• VORLIEGENDER TEXT
------------------------------------------------------------------------

Zusammenfassend ergibt sich so ein durch und durch düsteres Bild: Engagement bleibt nach wie vor in vielen Orten aus oder wird durch den Staat behindert (Stichwort: Extremismusklausel), rechtsextreme Gewalt wird oft verharmlost – sowohl von der Zivilgesellschaft als auch von den Behörden – und nach dem NSU scheinen viele rechten Terror zukünftig für ganz und gar unmöglich zu halten. Gerade bei den Behörden zeigt sich zudem eine Gleichgültigkeit oder aber eine vollkommene Ignoranz gegenüber rechtsextremen Taten und Erscheinungen. Dass dies bereits vor dem NSU so war, ist schlimm genug. Dass sich dies aber auch nach der NSU-Selbstenttarnung fortsetzt, ist schlichtweg ein Desaster. Neonazismus ist eine immense Gefahr – insbesondere für all diejenigen, die nicht in das Weltbild der Rechtsextremisten passen. Dieser Fakt muss endlich anerkannt werden – und dementsprechende Handlungen müssen folgen.

------------------------------------------------------------------------

• Rohmaterial
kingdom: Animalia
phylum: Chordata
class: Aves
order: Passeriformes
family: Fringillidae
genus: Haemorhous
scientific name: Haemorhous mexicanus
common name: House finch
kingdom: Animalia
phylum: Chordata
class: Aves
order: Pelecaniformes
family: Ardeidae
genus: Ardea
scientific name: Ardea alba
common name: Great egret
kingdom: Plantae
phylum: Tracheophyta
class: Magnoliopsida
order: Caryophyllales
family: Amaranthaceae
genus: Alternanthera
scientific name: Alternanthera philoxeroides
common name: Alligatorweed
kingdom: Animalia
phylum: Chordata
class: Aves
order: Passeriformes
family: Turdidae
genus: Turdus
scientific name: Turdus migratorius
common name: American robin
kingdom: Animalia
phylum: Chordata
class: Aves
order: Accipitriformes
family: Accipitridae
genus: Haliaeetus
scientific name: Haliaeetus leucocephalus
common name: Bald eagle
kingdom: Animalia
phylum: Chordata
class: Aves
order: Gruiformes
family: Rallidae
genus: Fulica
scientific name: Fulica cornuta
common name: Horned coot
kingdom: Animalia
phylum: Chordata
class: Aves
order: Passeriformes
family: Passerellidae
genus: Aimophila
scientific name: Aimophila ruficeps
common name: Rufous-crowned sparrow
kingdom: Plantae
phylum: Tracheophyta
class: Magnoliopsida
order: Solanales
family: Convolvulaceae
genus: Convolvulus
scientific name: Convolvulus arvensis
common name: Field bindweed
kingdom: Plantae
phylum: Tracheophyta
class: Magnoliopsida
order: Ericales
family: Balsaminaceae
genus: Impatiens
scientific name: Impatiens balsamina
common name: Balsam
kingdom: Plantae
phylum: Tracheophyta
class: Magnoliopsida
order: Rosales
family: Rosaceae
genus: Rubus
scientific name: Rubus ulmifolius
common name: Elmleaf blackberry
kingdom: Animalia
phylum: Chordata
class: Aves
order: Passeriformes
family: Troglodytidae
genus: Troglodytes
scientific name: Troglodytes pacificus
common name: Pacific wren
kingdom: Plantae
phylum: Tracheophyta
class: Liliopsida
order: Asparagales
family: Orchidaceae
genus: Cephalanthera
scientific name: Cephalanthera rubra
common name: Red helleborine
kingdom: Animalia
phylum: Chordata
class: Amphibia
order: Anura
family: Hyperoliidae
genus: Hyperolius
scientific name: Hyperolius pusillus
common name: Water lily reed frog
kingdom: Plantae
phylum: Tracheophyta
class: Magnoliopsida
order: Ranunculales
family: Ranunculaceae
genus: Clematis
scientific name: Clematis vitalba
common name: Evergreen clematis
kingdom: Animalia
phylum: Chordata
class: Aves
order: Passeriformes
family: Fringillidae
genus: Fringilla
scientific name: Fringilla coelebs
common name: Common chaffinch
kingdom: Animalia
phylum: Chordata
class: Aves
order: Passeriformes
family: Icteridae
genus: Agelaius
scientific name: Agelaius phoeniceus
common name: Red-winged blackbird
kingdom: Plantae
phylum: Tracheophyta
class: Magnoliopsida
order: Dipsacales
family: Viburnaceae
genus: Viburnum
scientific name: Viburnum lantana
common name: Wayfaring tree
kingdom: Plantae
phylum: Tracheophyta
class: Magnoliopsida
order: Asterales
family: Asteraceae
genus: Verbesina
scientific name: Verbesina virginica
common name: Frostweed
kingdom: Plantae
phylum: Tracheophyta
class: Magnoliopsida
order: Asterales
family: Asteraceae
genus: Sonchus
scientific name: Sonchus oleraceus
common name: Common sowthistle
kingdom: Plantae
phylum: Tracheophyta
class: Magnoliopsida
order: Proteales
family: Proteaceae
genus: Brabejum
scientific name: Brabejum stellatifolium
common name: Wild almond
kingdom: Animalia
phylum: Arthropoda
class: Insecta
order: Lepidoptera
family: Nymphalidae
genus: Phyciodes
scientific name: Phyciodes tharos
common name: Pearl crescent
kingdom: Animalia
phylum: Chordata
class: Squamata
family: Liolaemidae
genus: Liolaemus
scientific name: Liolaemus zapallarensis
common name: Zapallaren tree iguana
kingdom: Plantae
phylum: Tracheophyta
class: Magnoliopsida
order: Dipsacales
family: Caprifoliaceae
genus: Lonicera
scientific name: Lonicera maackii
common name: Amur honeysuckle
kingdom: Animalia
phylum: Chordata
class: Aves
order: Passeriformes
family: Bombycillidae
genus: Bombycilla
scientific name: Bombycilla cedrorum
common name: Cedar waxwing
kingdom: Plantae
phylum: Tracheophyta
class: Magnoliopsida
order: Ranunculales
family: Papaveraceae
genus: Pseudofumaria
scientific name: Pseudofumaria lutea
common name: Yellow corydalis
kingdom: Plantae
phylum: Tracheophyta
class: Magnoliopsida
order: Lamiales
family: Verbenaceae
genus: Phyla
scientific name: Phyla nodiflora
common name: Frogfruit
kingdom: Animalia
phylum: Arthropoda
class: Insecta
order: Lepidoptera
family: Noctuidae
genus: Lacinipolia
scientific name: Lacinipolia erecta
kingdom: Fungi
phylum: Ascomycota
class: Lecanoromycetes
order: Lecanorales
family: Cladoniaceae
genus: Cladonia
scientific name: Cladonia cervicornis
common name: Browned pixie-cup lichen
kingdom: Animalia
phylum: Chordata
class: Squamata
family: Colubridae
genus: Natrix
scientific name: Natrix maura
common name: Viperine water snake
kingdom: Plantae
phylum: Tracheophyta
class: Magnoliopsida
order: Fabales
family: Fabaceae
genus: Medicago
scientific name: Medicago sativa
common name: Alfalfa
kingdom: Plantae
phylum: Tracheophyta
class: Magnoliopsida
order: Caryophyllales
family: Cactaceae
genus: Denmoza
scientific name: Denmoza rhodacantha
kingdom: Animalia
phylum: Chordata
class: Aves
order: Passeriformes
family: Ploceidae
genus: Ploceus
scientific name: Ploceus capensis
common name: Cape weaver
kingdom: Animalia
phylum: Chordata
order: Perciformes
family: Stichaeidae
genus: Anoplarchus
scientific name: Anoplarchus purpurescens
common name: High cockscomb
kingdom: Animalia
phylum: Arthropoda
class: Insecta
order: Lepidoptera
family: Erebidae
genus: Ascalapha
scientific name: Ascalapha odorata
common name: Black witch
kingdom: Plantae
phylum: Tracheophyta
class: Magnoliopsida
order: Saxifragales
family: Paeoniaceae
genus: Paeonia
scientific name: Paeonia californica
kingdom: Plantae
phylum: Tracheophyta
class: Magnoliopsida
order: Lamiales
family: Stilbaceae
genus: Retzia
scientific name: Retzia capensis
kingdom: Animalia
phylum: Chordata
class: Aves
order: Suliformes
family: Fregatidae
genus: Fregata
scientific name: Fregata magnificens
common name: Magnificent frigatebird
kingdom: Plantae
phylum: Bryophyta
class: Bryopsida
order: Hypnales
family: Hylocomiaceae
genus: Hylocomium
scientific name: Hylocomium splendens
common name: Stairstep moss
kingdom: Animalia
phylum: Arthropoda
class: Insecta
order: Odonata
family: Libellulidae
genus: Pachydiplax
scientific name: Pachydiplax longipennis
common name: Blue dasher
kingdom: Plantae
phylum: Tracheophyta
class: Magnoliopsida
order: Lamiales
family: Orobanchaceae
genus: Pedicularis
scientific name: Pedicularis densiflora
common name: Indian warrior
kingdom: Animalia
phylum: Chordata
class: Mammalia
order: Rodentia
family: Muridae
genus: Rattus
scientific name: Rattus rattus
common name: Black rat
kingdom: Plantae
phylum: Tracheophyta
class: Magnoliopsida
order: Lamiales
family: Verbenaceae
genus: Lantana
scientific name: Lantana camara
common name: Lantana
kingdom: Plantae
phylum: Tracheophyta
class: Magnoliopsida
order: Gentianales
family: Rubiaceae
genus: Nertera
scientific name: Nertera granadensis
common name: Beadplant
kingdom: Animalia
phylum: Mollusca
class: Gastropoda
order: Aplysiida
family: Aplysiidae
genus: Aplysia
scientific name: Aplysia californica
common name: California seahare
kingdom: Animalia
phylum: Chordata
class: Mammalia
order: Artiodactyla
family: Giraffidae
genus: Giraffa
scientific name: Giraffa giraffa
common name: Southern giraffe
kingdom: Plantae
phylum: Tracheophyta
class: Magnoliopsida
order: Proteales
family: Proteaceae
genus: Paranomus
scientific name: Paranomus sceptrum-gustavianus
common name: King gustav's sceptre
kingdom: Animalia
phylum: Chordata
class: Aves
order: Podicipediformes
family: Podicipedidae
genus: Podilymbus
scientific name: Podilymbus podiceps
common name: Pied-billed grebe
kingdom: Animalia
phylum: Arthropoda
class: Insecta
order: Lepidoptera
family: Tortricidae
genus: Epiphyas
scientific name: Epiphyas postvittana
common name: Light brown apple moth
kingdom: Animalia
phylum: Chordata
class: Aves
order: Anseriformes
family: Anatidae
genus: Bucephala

------------------------------------------------------------------------

• DEINE AUFGABEN
a: Erkläre bitte in ein bis drei Sätzen, weshalb der Text über Rechtsextremismus und den NSU zu einem „durch und durch düsteren Bild“ gelangt.
b: Setze den Text über Rechtsextremismus und den NSU nach seinem letzten Satz fort.

• LÖSUNGEN JE AUFGABE
a: Engagement bleibt in vielen Orten aus oder wird vom Staat behindert, etwa durch die Extremismusklausel, und rechtsextreme Gewalt wird von Zivilgesellschaft und Behörden oft verharmlost. Zudem scheinen nach dem NSU viele rechten Terror künftig für unmöglich zu halten, und gerade die Behörden zeigen Gleichgültigkeit oder völlige Ignoranz gegenüber rechtsextremen Taten und Erscheinungen.

b:
Und die ganzen Maßnahmen, die die Politik bisher eingeleitet hat, sind vielleicht ein Anfang, mehr aber auch nicht. Darauf darf man sich keineswegs ausruhen, es müssen weitere Schritte folgen. Insbesondere eine Sensibilisierung der Polizei bezüglich rechtsextremer Taten wäre dringend erforderlich. Noch viel wichtiger ist aber etwas anderes: das Vertrauen in die Leute, die tagein, tagaus für Demokratie kämpfen. Denn wie sagte schon Peter Ohlendorf, Autor und Regisseur des Films „Blut muss fließen – Undercover unter Nazis“: „Die Zivilgesellschaft muss die Demokratie selbst in die Hand nehmen und sie jeden Tag aufs neue Verteidigen.“ Und eben die Zivilgesellschaft ist auch gefragt – und muss handeln, denn: „Es gibt jetzt keine Ausreden mehr“, schrieb kürzlich Miriam Lau auf ZEIT ONLINE im Bezug auf Engagement gegen Neonazis – und brachte es damit auf den Punkt!